Celebração musical e roteiro urbano
A particularidade de um evento como o Vodafone Mexefest é a forma assumida como alia a descoberta/fruição musical à exploração descomprometida da cidade na versão contemporânea de correr todas as capelinhas. Ou seja, funciona como celebração musical e enquanto roteiro urbano, à medida que as pessoas se vão espalhando pelos mais de dez palcos que concorrem pela sua atenção — é lógico que o processo implica escolhas. Afinal de contas, quantas pessoas antes de 2011 podiam gabar-se de ter visto um concerto na centenária Sociedade de Geografia de Lisboa?

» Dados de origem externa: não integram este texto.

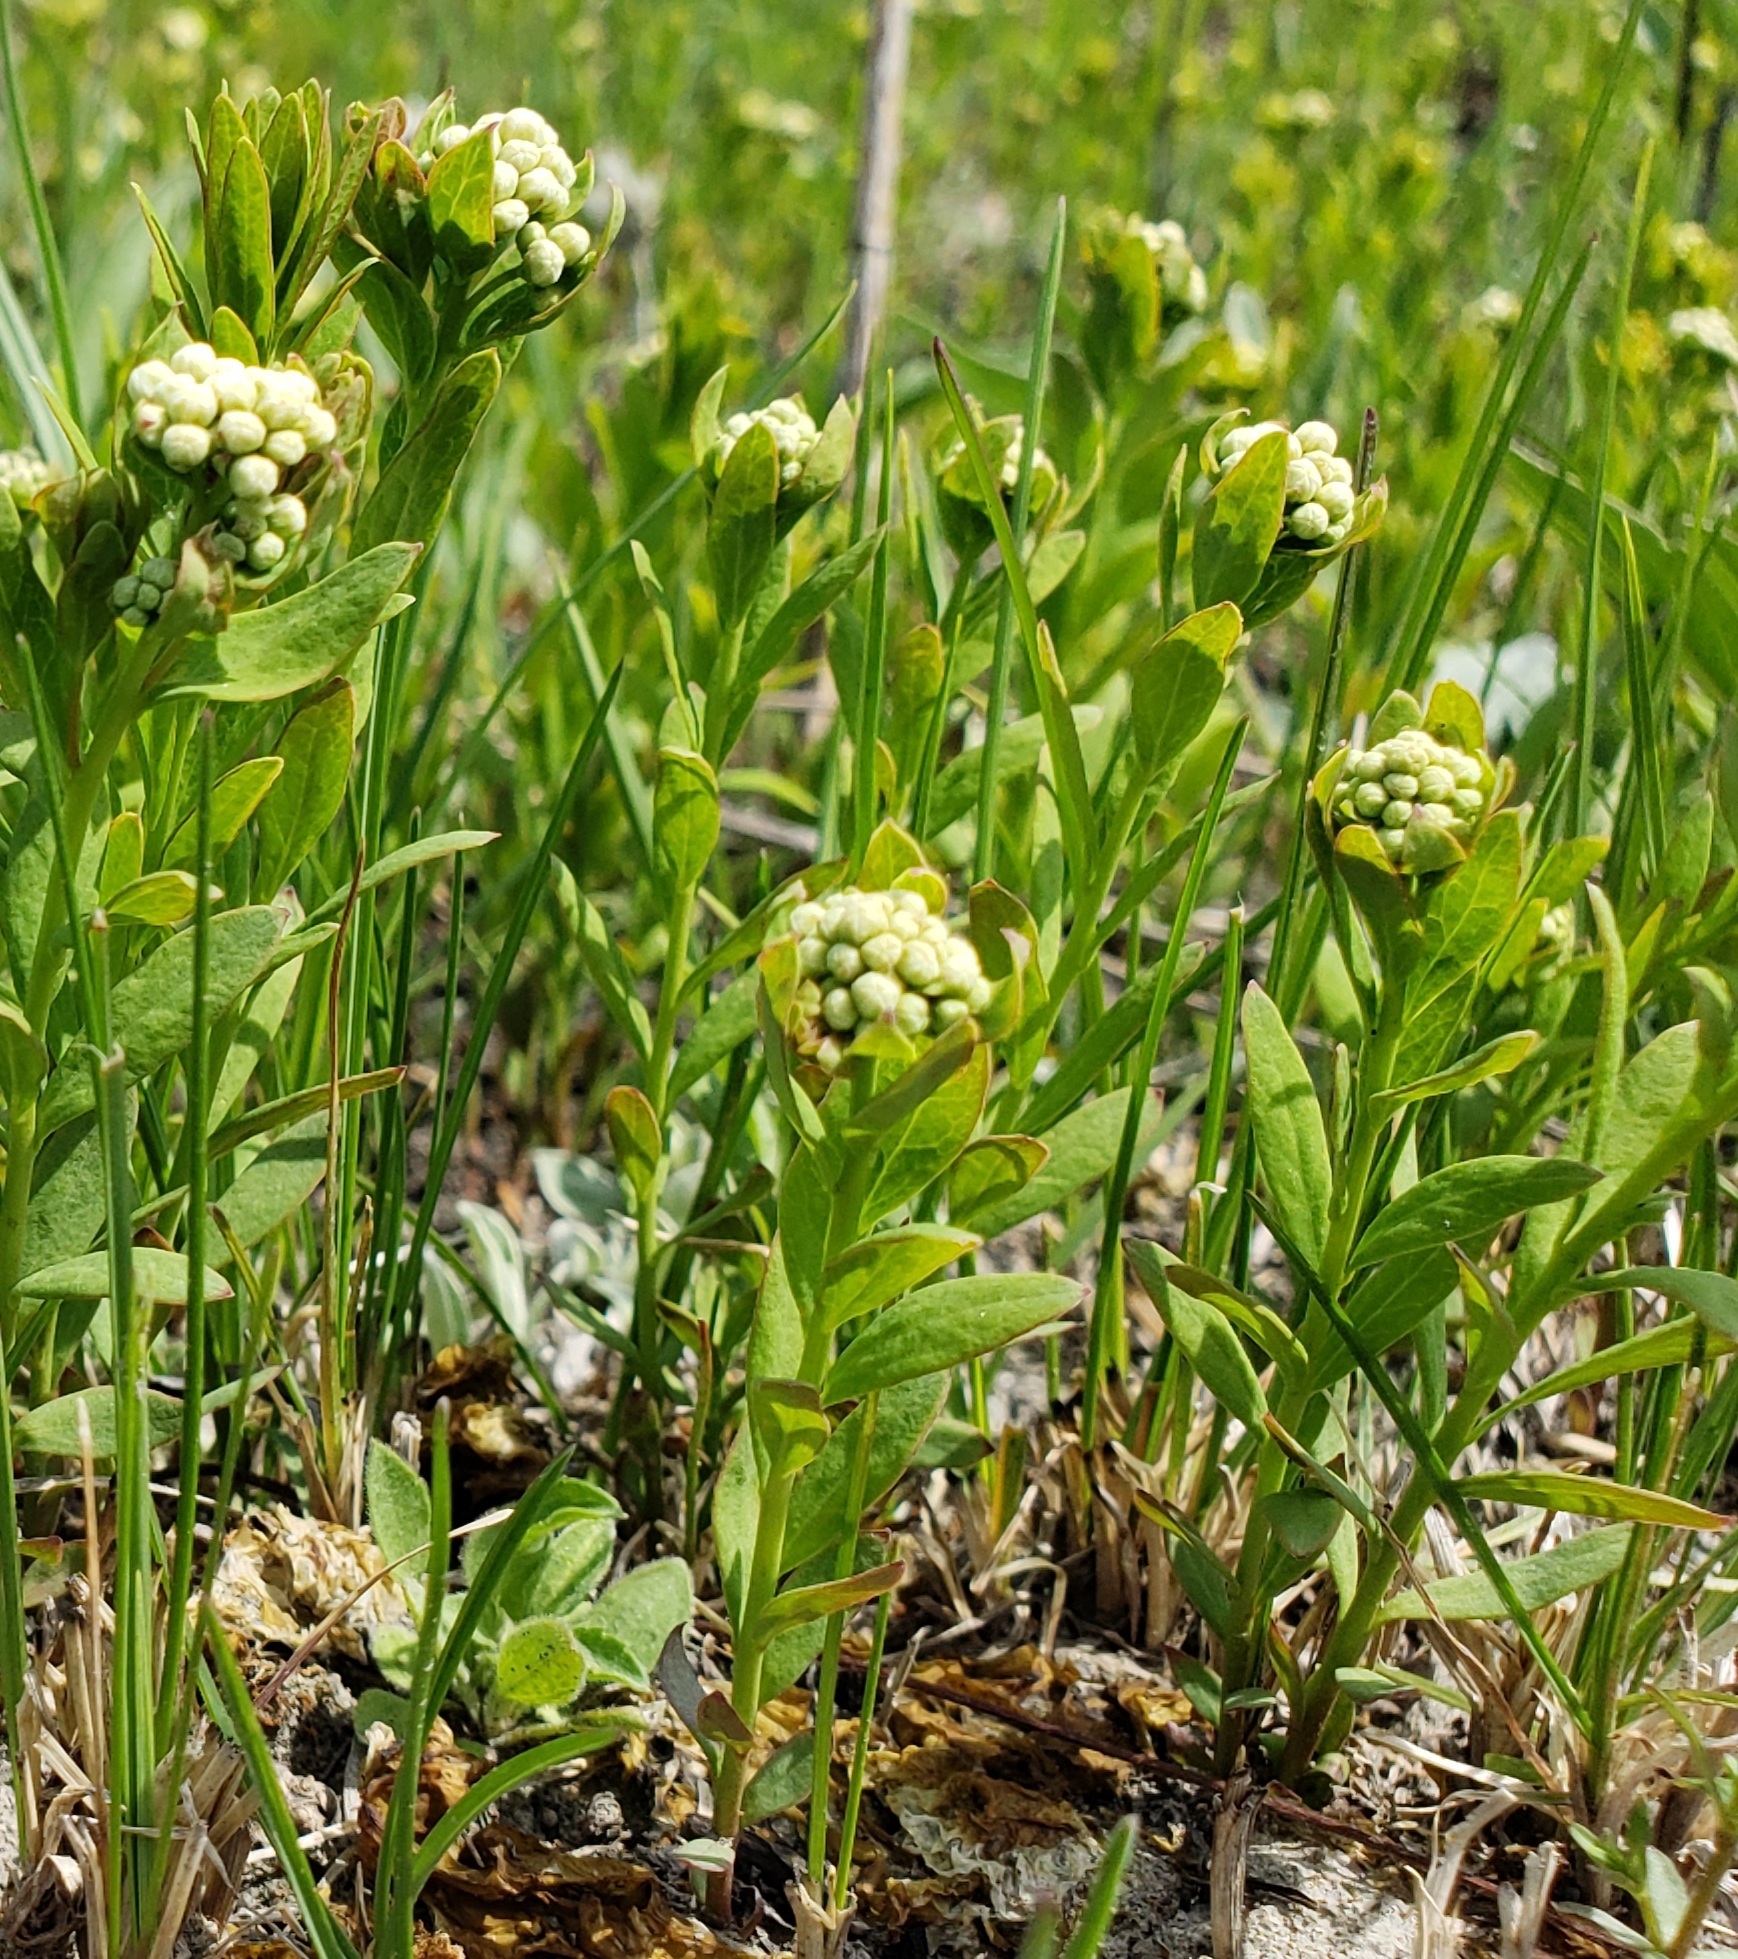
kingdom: Plantae
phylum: Tracheophyta
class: Magnoliopsida
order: Santalales
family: Comandraceae
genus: Comandra
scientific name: Comandra umbellata
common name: Bastard toadflax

A principal dor de cabeça, adivinha-se, será a mesma dos outros anos. A profusão da oferta e a pressão do excesso de procura origina, por norma, lotações esgotadas com facilidade, de maneira que é aconselhável alguma precaução para evitar ter a noite estragada — antes um mau concerto do que um concerto que não se conseguiu ver. E o cartaz deste ano, que ainda não está fechado, tem mais do que um bom punhado de candidatos para esgotar salas. St. Vincent, por exemplo, uma repetente no Vodafone Mexefest que dispensa grandes apresentações. Ou Sharon Van Etten, que traz a Lisboa um álbum novo num registo diferente dos anteriores. Merril Garbus, aliás Tune-Yards promete ser igual a si própria (pop "lo-fi" em estado de ebulição), mas menos conhecida será a londrina Shura, autora de uma electrónica suave que agradará a fãs de Blood Orange.
O contingente masculino, com Curtis Harding, Kindness, Perfume Genius ou Pharoahe Monch, não está menos bem servido. O primeiro vem apresentar o seu álbum de estreia a solo, “Soul Power”, e com este nome não é preciso dizer mais nada; o norte-americano Adam Bainbridge, ou Kindness, traz o seu segundo disco, r&b electrónico filtrado por um prisma "betamax"; o terceiro, Perfume Genius, é simplesmente “um dos autores mais criativos do momento” para o suplemento Ípsilon; e Pharoahe Monch, nome artístico do rapper nova-iorquino Troy Donald Jamerson, não deve demorar muito para ganhar uma legião leal de fãs em Portugal. Destaque ainda para os concertos dos portugueses Duquesa (Nuno Rodrigues, dos Glockenwise) e Éme (João Marcelo, do colectivo Cafetra).
Nas bandas também há de tudo para toda a gente. Os Dengue Dengue Dengue, por exemplo, parecem os filhos peruanos que El Guincho e SBTRKT nunca hão-de ter. Hoje um trio, os Cloud Nothings prometem dar um banho de suor a todos quantos queiram a água benta do rock. As Deers, um daqueles casos ou-se-ama-ou-se-odeia, são uma espécie de resposta espanhola aos Best Coast. E os Adult Jazz estão lançados para ocupar o trono dos Alt-J. Mas cada um que faça o seu roteiro, claro.
Antes de fechar, parabéns a nós por termos chegado ao fim deste texto sem fazer nenhum trocadilho com a palavra “mexer”. Resumindo e concluindo: estando em Lisboa, não faltam razões — dezenas de bandas e uma dúzia de salas — para sair para a rua nos dias 28 e 29 de Novembro. O bilhete vale 40 euros e pode ser comprado nos locais habituais. Mexam-se — aliás, não fiquem em casa (foi por pouco).